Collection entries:
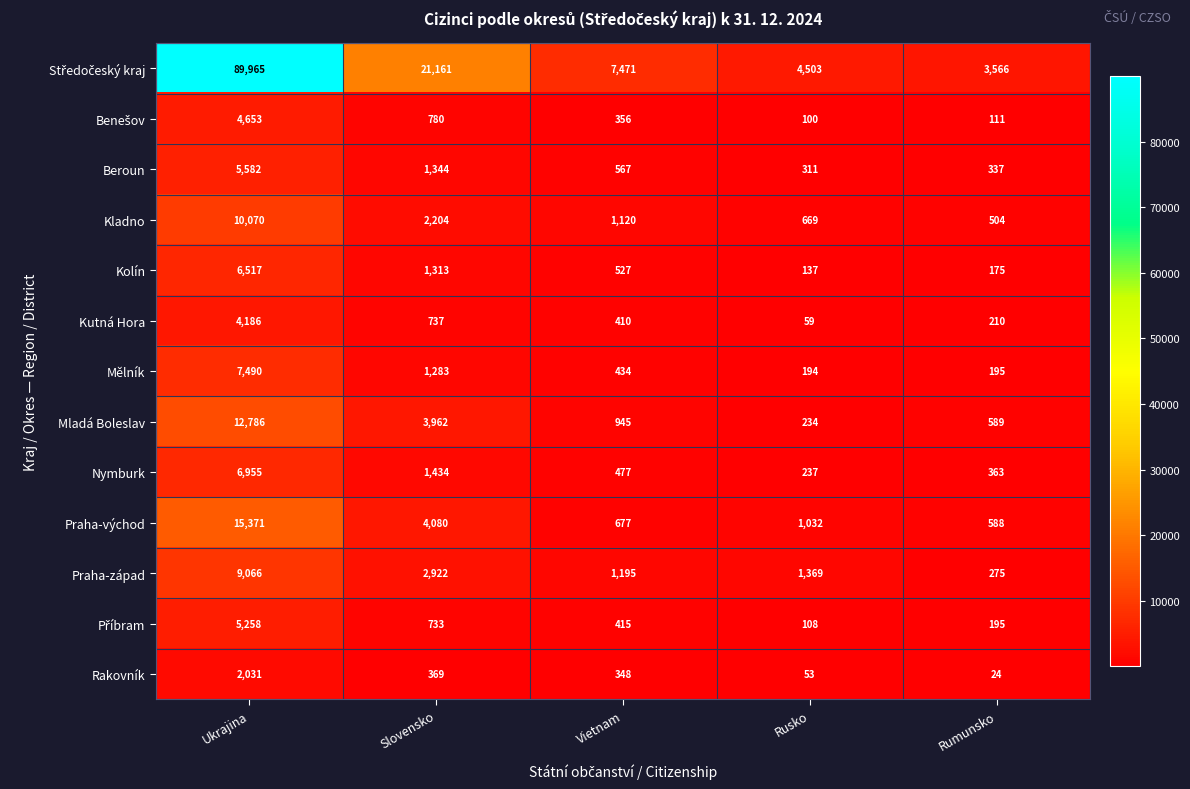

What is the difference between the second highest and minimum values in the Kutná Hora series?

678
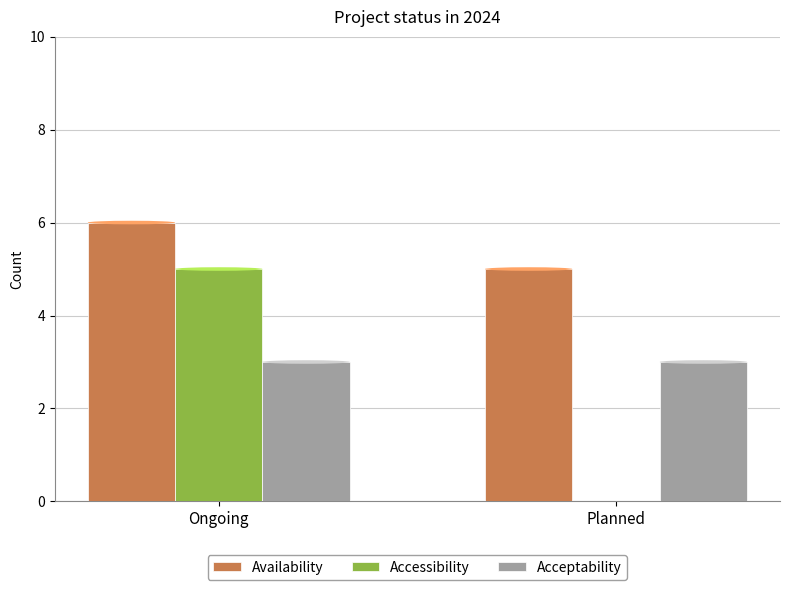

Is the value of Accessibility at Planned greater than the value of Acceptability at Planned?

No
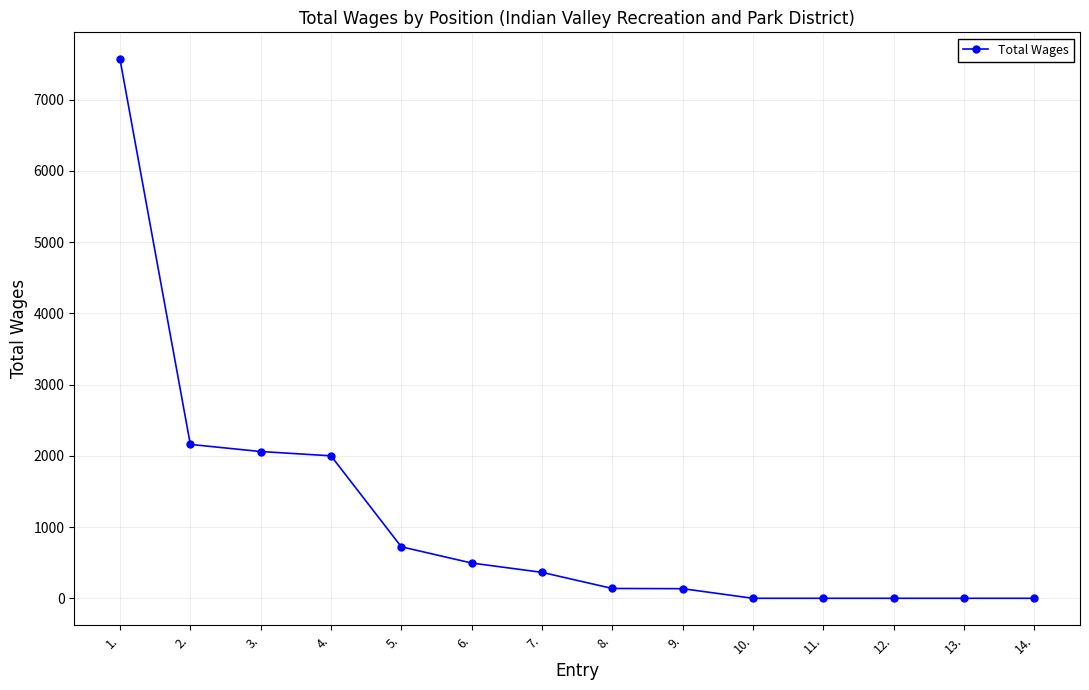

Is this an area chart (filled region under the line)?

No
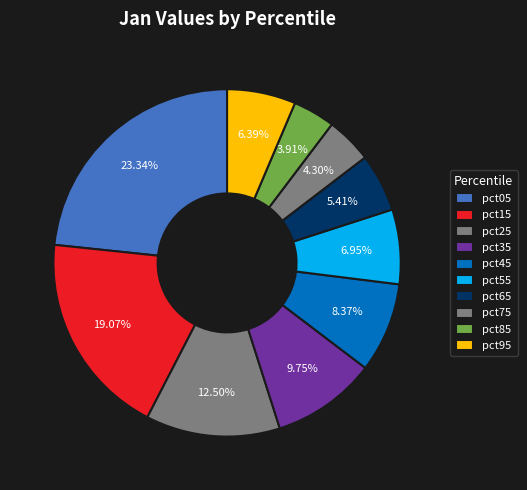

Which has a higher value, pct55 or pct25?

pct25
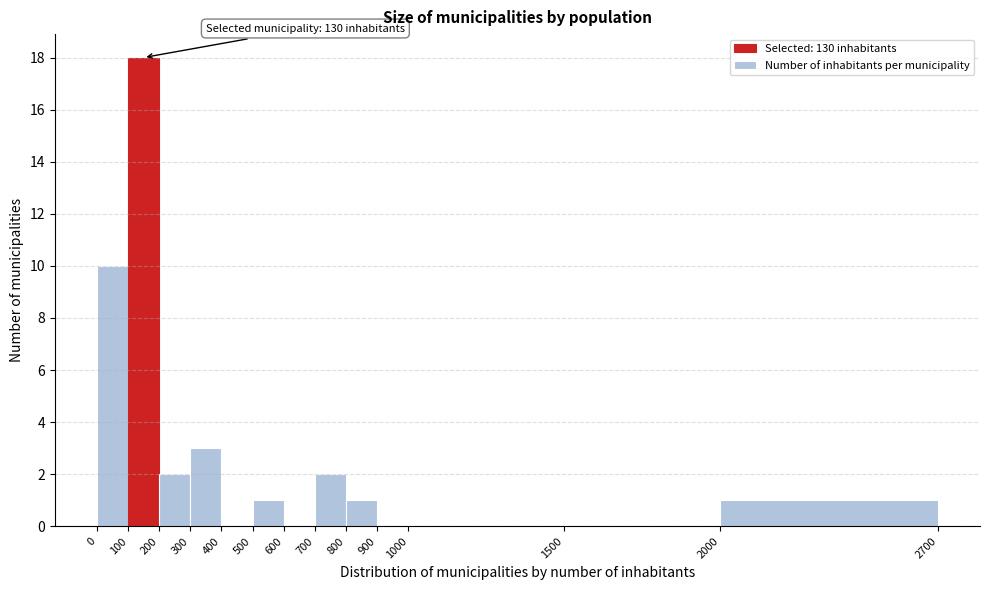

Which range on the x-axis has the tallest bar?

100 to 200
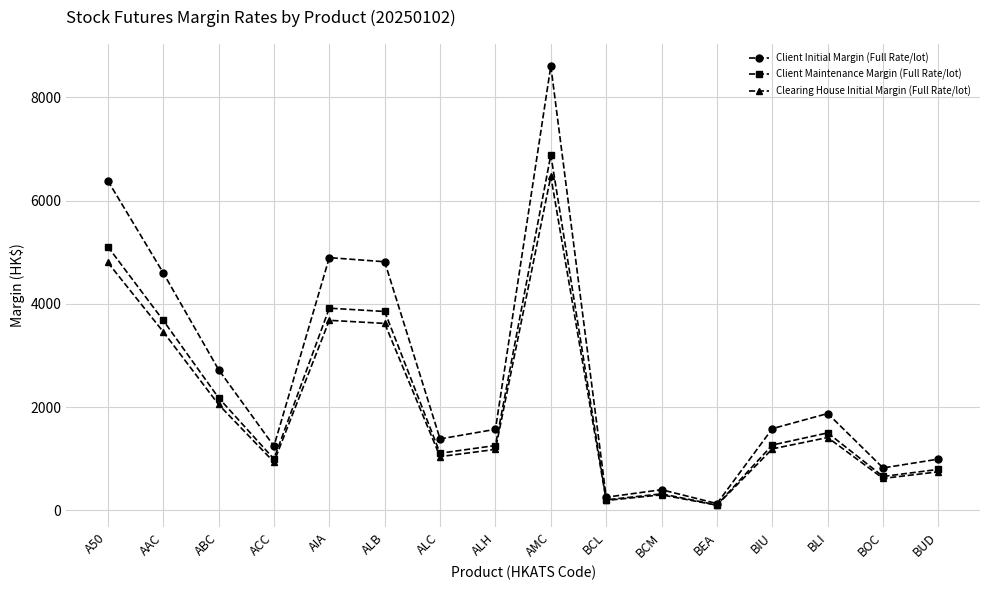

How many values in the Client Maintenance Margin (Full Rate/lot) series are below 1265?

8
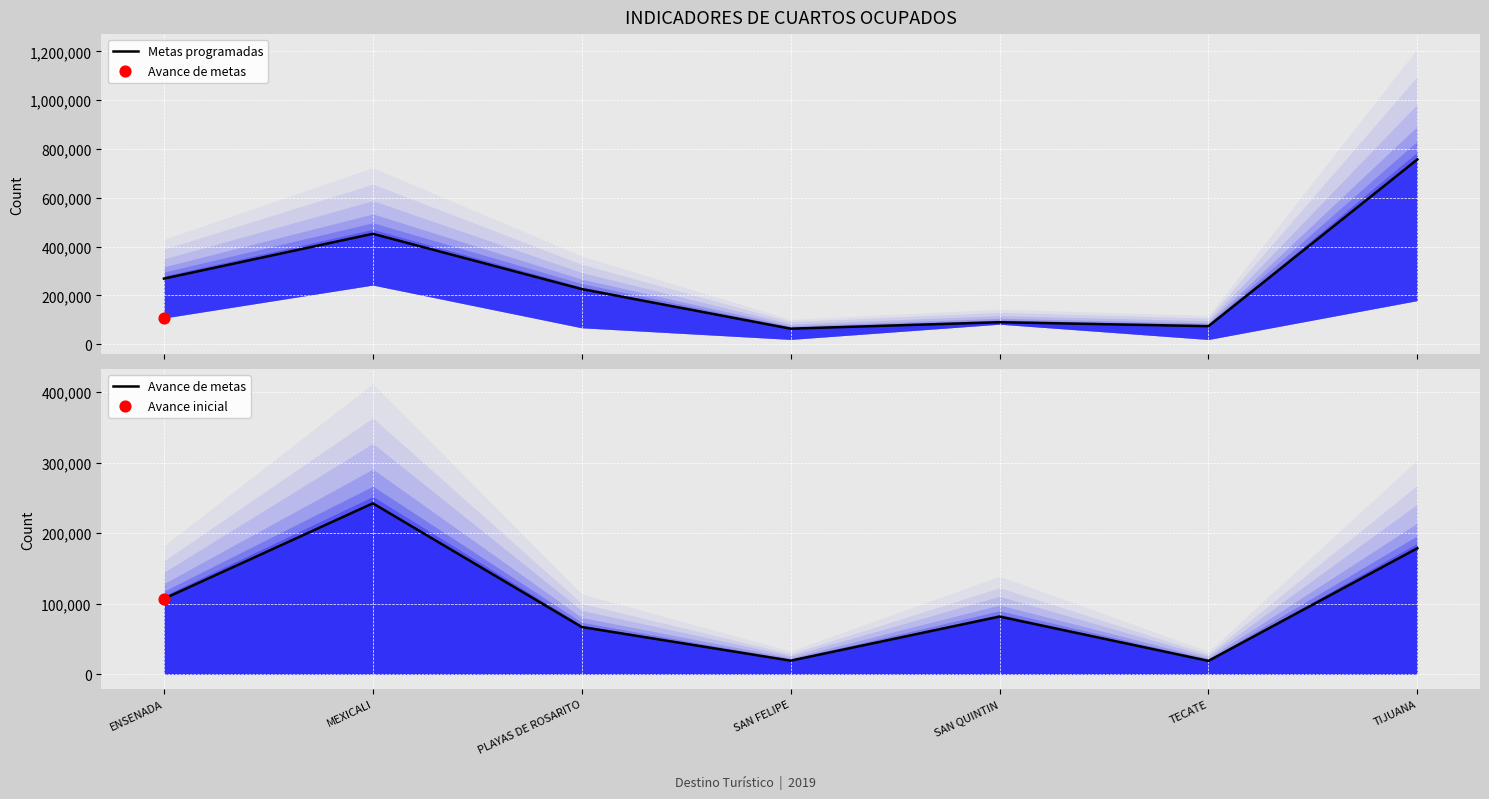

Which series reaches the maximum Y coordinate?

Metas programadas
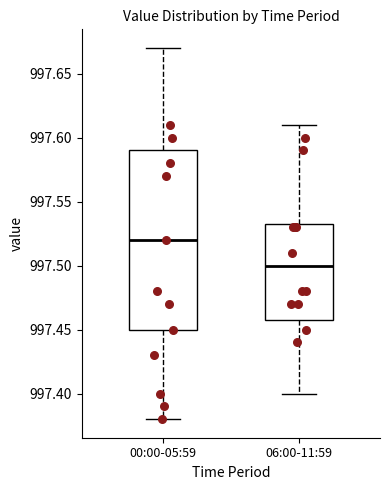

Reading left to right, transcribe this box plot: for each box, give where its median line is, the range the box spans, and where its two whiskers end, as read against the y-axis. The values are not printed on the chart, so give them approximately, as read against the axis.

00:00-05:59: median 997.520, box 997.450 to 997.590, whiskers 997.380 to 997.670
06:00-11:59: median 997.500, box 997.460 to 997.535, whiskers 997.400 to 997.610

The task:
Rewrite the entries as a JSON list of strings, one string per line, starting at the line containing "How many values" and ending at the last line of the entries. Omit blank lines and the picture lines.

Output of the task:
[
  "How many values in the Client Maintenance Margin (Full Rate/lot) series are below 1265?",
  "8",
  "Which series reaches the maximum Y coordinate?",
  "Metas programadas",
  "Reading left to right, transcribe this box plot: for each box, give where its median line is, the range the box spans, and where its two whiskers end, as read against the y-axis. The values are not printed on the chart, so give them approximately, as read against the axis.",
  "00:00-05:59: median 997.520, box 997.450 to 997.590, whiskers 997.380 to 997.670",
  "06:00-11:59: median 997.500, box 997.460 to 997.535, whiskers 997.400 to 997.610"
]